Antoine Bardou-Jacquet: Genius in Motion
The director behind some of the greatest automotive ads of the decade
By David Surace
You know the story: the tiny cog begins its slow roll toward stage left with an eerily assured motion, almost like the little piece of machined metal knows its manifest destiny. One minute fifty-three seconds (and 84 car parts) later, a UK-market Honda Accord Estate rolls over a trip-wire and unfurls the black banner bearing its name, to the crash-boom of the SugarHill Gang’s “Rapper’s Delight” and the Minnesota lilt of Garrison Keillor’s voiceover: “Isn’t it nice when things just work?”

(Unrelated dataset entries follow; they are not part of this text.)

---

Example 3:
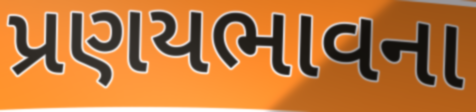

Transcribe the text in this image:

પ્રણયભાવના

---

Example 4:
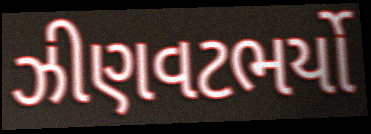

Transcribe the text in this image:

ઝીણવટભર્યો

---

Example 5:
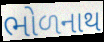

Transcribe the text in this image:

ભોળનાથ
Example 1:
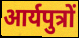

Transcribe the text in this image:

आर्यपुत्रों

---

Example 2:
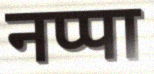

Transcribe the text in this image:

नप्पा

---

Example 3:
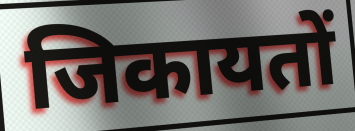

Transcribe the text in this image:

जिकायतों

It is very nice, indeed. It isn’t even certain that Wieden + Kennedy London and its production company, Partizan Midi Minuit, are done bagging awards for the piece, named “Cog,” since it first aired in 2003. What you might not know is that the man who directed that spot, Paris-based graphic designer Antoine Bardou-Jacquet, has done much more work with the automotive industry since.

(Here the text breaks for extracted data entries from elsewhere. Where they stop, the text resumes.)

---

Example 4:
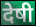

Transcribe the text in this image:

देषी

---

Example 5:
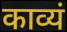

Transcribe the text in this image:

काव्यं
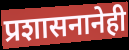
प्रशासनानेही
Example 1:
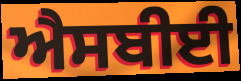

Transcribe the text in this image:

ਐਸਬੀਈ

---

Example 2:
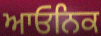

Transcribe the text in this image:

ਆਓਨਿਕ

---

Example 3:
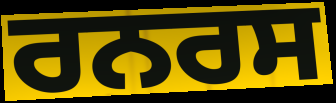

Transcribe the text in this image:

ਰਨਰਸ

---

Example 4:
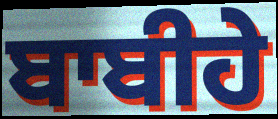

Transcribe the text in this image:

ਬਾਬੀਹੇ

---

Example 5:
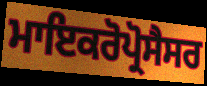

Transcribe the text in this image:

ਮਾਇਕਰੋਪ੍ਰੋਸੈਸਰ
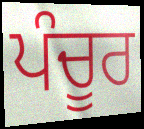
ਪੰਚੂਰ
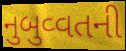
નુબુવ્વતની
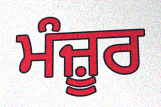
ਮੰਜ਼ੂਰ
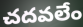
చదవలేం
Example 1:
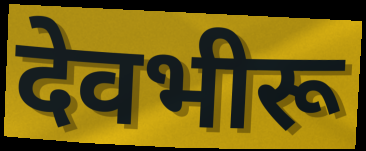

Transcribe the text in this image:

देवभीरू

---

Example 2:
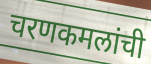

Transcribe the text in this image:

चरणकमलांची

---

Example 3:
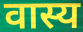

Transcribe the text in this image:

वास्य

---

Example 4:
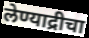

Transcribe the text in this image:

लेण्याद्रीचा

Many of his commercials feature an intense CGI or video-game theme, one of the best being a spot for Peugeot illustrating the adultness of its shark-nosed 407 range:
Another creative spot for Peugeot features the diminutive city car, the 1007, whose standout feature is its unique sliding-door configuration. This commercial’s intent was to illustrate the car’s ease-of-use factor, although it might make you want your own pet cartoon monster spider as well:
In 2006 Honda UK debuted its new 3-door Civic hatch with one of Bardou-Jacquet’s finest works and perhaps the one which lugged home the most awards; it describes the everyday ownership experience using an a capella choir. The music (yes, it’s real music) was composed by creative/choir director Jenny O’Grady, and conducted by Steve Sidwell (the bald guy):
I’m saving the best for last. This two-minute, $3.9 million commercial celebrates 60 years of Shell’s off-and-on relationship with Ferrari by (carefully) flinging several priceless race machines through the closed-off streets of London, Rio de Janeiro, Tokyo, New York, and Sydney:
What’s astonishing isn’t the level of technical achievement or even the new light shed on these (sometimes) ordinary cars. These certainly aren’t the only good automotive ads, though it’s somewhat conspicuous that the commercials we’re accustomed to in the States are not often so creative or brazen. But that still doesn’t detract from the most amazing thing of all: that Antoine Bardou-Jacquet continues to raise his own bar.